“I cannot leave you, ma’am, among these wretches,” cried John, looking round on the mob of women and children who were collecting.

“Do not call them wretches, or look as if there was anything to be afraid of,” said his mistress, “but make haste, and then come to me under that tree.”

What she had written was, “Say nothing to my husband, but come and help me to clear up a mistake of some consequence.” When John disappeared with the note, which everybody had seen her write, the cry of abuse rose louder than ever. It was hard to bear; but the lady felt that if she retreated now, she should lose her own and injure her husband’s influence for ever among these people. The thought came across her, too, that she might owe some of this to the reserve of her usual demeanour; and as a punishment also she resolved to stand it well. She therefore only made her way to the tree she had pointed out, and sat down under it; a necessary proceeding, for she could scarcely stand. There she waited for John’s return with Mr. Bernard, longing to look every instant whether they were coming, but carefully refraining from turning her head that way, lest the people should see her anxiety.

“What is all this?” cried Mr. Bernard, when at length he arrived breathless, with John at his heels, wiping his brows. “Have these people dared to hurt you?”

“No: they have only railed at me, so that I could not make myself heard; and I want you to help me to find out why. Keep your temper, I implore you. I sent for you instead of my husband, because I was afraid he would not command himself.”

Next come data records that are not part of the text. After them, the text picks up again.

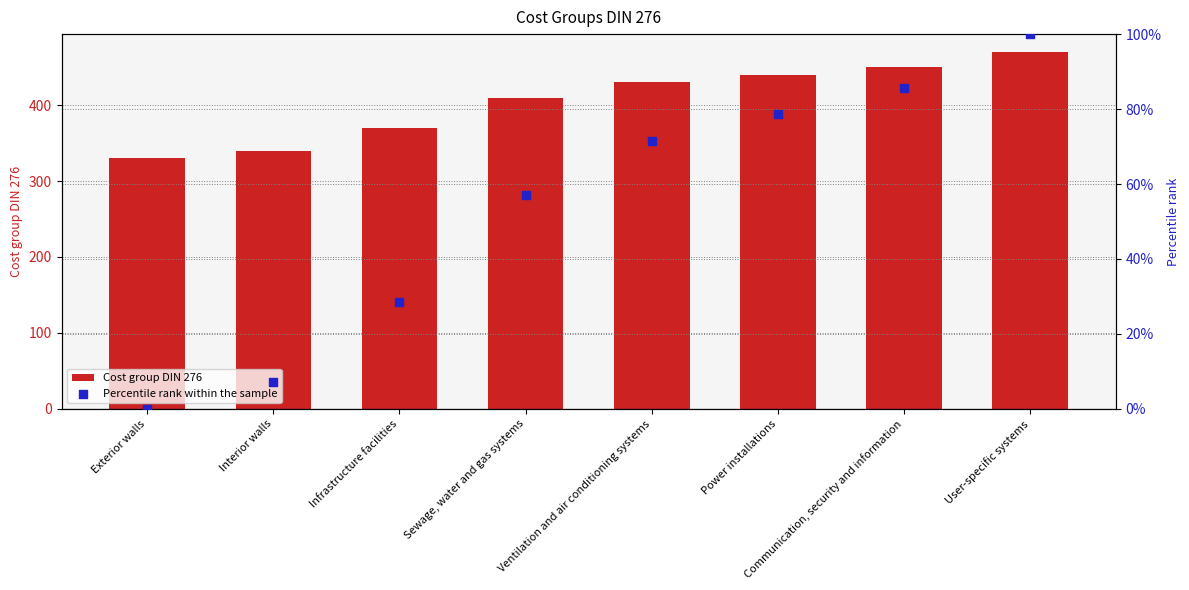

What are all the series names shown in the legend?

Cost group DIN 276, Percentile rank within the sample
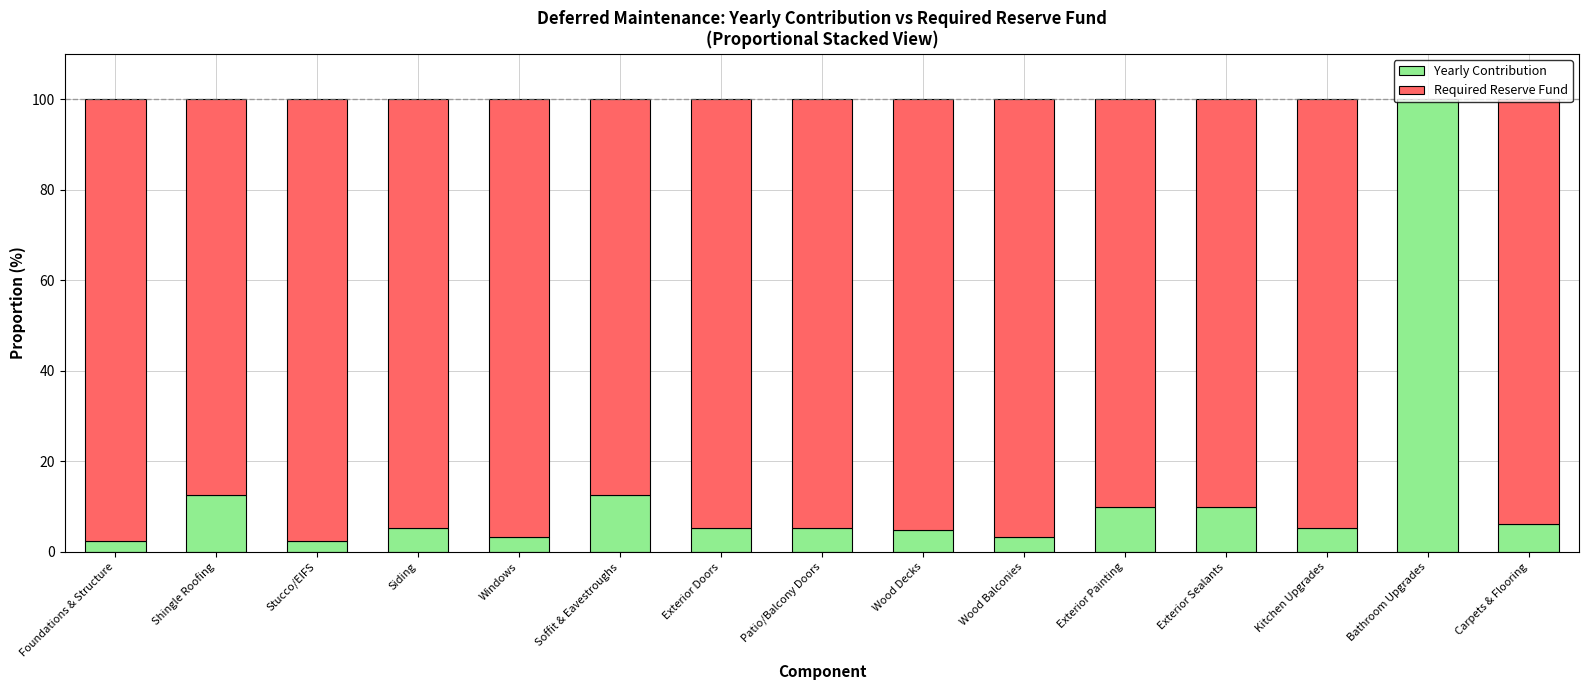

What is the average value of the Yearly Contribution series?

12.6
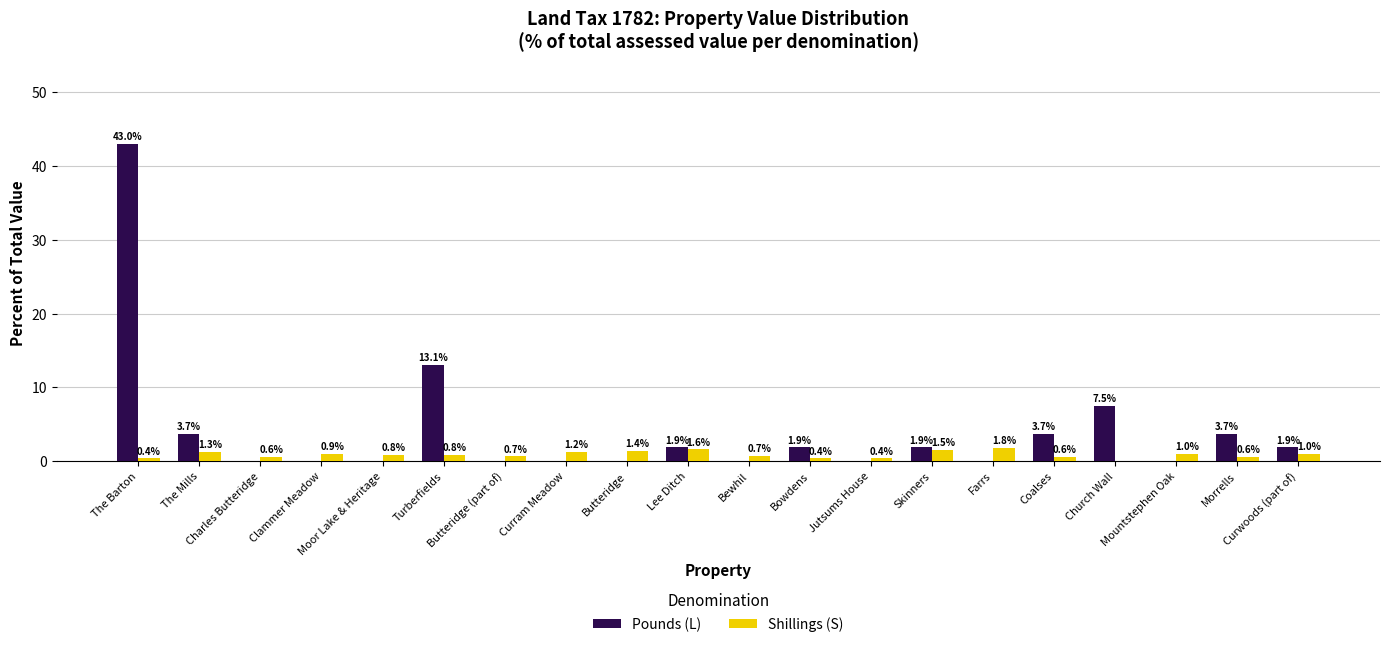

Which series has the largest total across all categories?

Pounds (L)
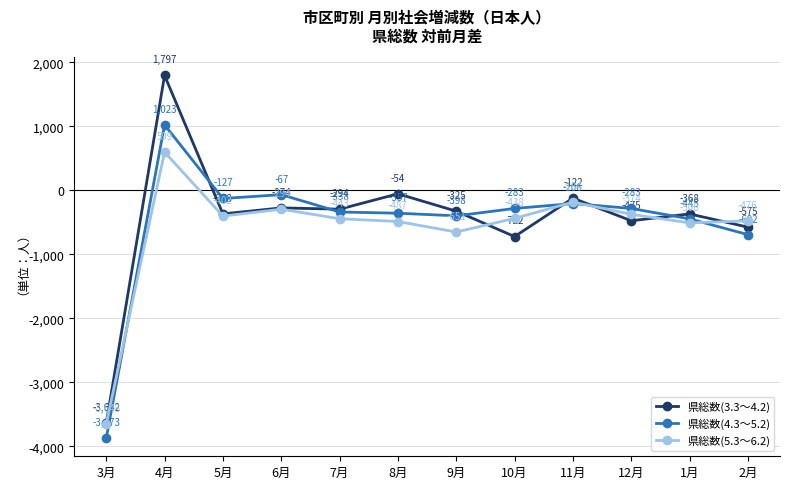

At which label does 県総数(4.3～5.2) first exceed -283?

4月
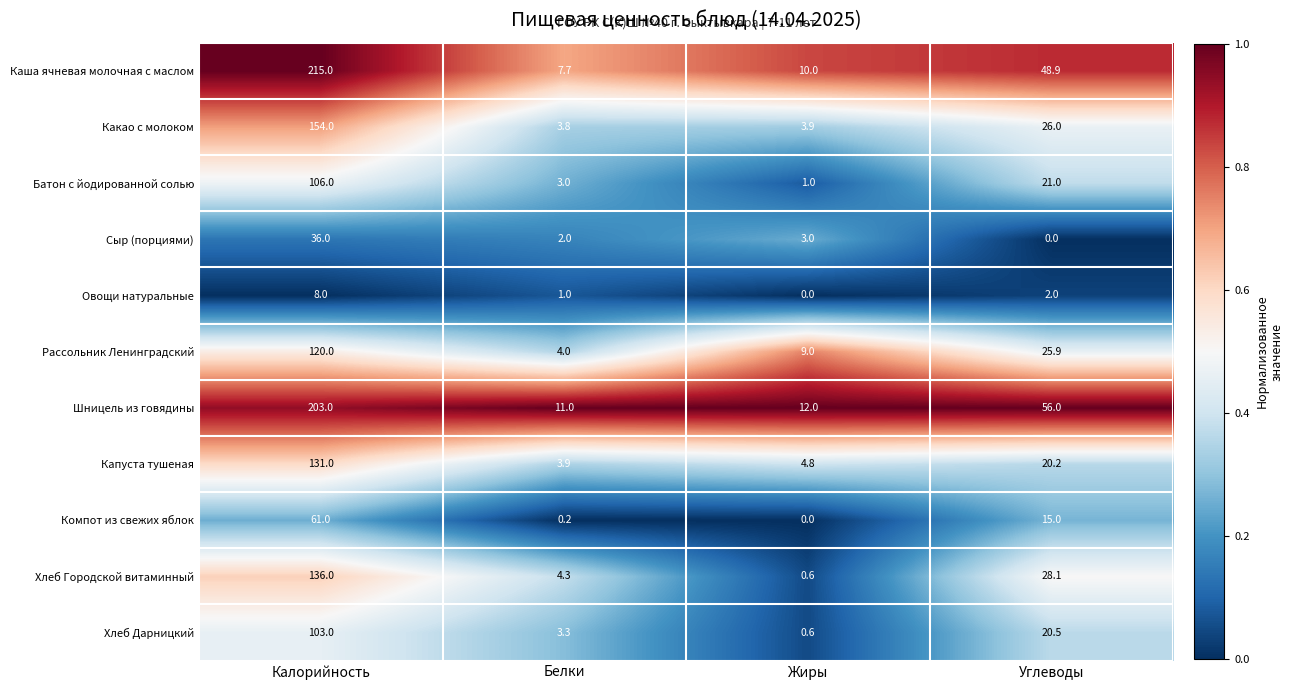

What is the difference between the second highest and minimum values in the Компот из свежих яблок series?

15.0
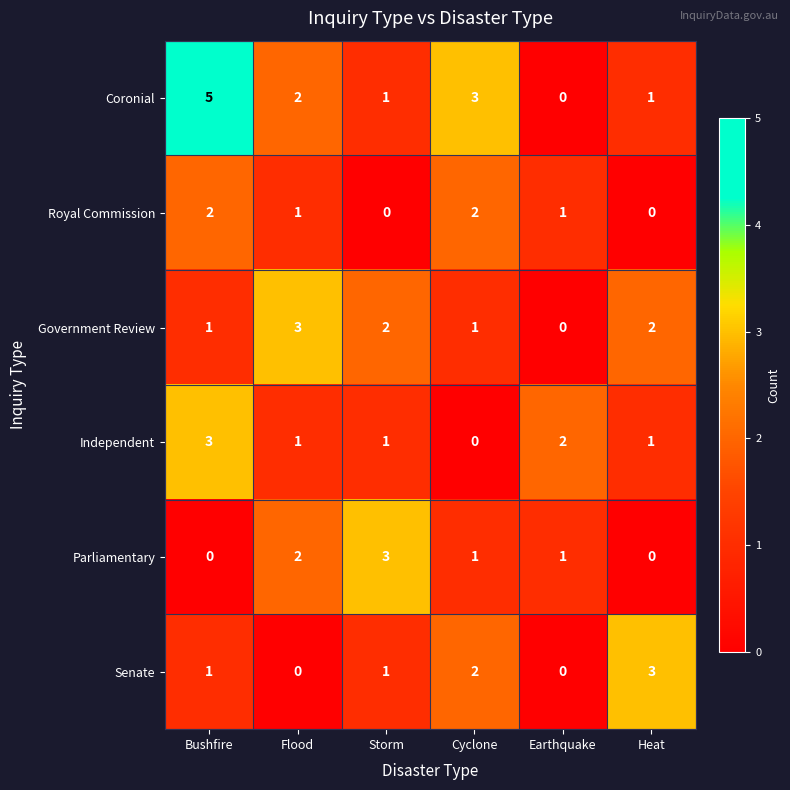

Count the number of data series in this chart.

6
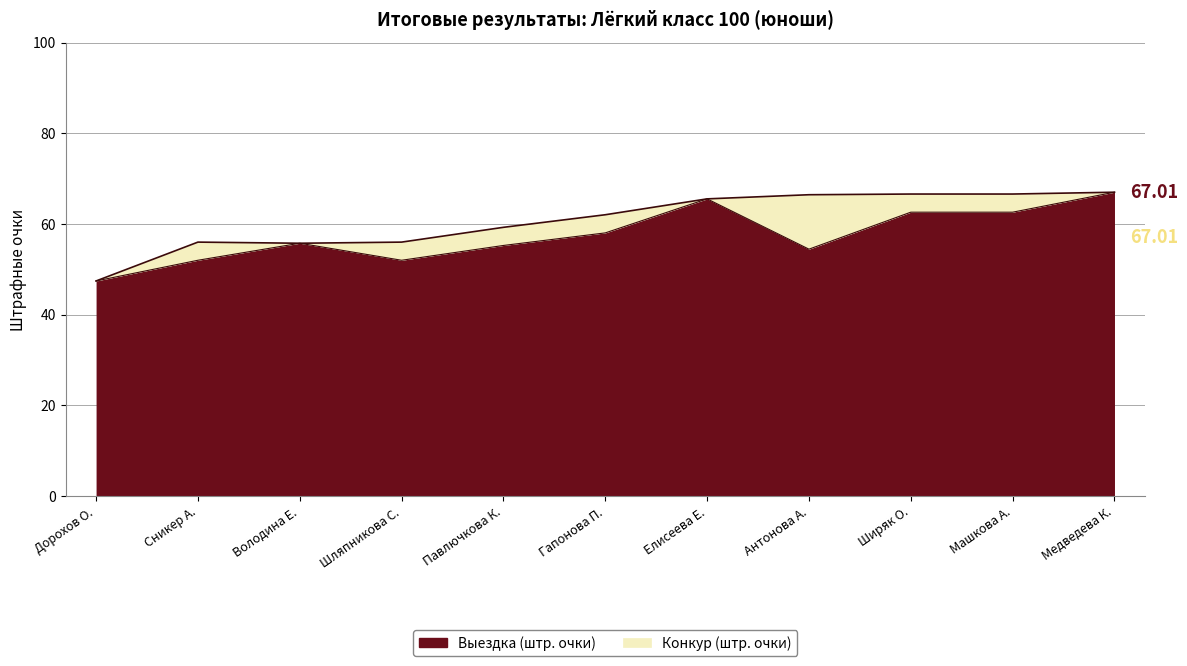

List the labels in order of value, largest first.

Медведева К., Елисеева Е., Ширяк О., Машкова А., Гапонова П., Володина Е., Павлючкова К., Антонова А., Сникер А., Шляпникова С., Дорохов О.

John was eager to explain why he had been so long. Mr. Bernard was not at the office, as John expected. Mr. Wallace was, and John had much ado to avoid telling him; but he held his peace and went on his errand. It seemed as if he had been gone for hours, he said, for he did not know what might have happened in his absence.

Mr. Bernard knew more of the present disposition and complaints of the people than Mrs. Wallace, and—what was on this occasion of as much consequence—he had a stronger voice; so that he soon got to the bottom of the matter.

He showed them the folly of supposing that the lady’s object was different now from what it had been in many former cases where she had shown kindness; and began to rate them soundly for their ingratitude and savage behaviour, when the lady interceded for them. When he stopped to listen to her, there was a dead silence. She said that she did not wish them to be reproached more than she was sure they would soon reproach themselves; that she did not come among them for the sake of making them grateful to her, but in order to show her good-will at times when good-will is worth more than anything else that can be given. As long as her neighbours were willing to accept this good-will as freely as it was offered, she should come among them, undeterred by the mistakes about her motives which a few might fall into; but that no person was called upon to encounter a second time such treatment as she had met with that day; and therefore, unless she was sent for, she should not appear among them again. If this should be the last time they should ever speak to one another, she hoped they would remember it was not by her wish, but their own.

The people were now in a condition to hear reason, and they believed the lady’s assurance, that when she came down the day before, she knew nothing whatever of the cause of the boy’s death, and was silent on the subject of the new machinery only because she had no idea how much the people were thinking and feeling on the subject. She was ready henceforth to talk about it as much as they pleased.

When she stood up and took Mr. Bernard’s arm to go homewards, nothing could exceed the attention of the people—so changeable were they in their moods. One brought water, which the lady accepted with a kind smile; and glad she was of it, for she was very thirsty. The mourner’s door was now wide open; and, with many curtseys, Mrs. Wallace was invited to enter and rest herself. This, however, she declined for the present day. The mothers called their children off as a huntsman calls off his dogs, and the hunted lady was at last left in peace with her friend and her servant. When Mr. Bernard had left her safe at home, her spirits sank. She did not fall into hysterics, nor alarm her household with an account of what she had gone through; but she sat alone in her dressing-room, dropping many a bitter tear over the blindness and folly of the people whose happiness seemed quite overthrown, and unable to keep down a thousand fears of what was to happen next.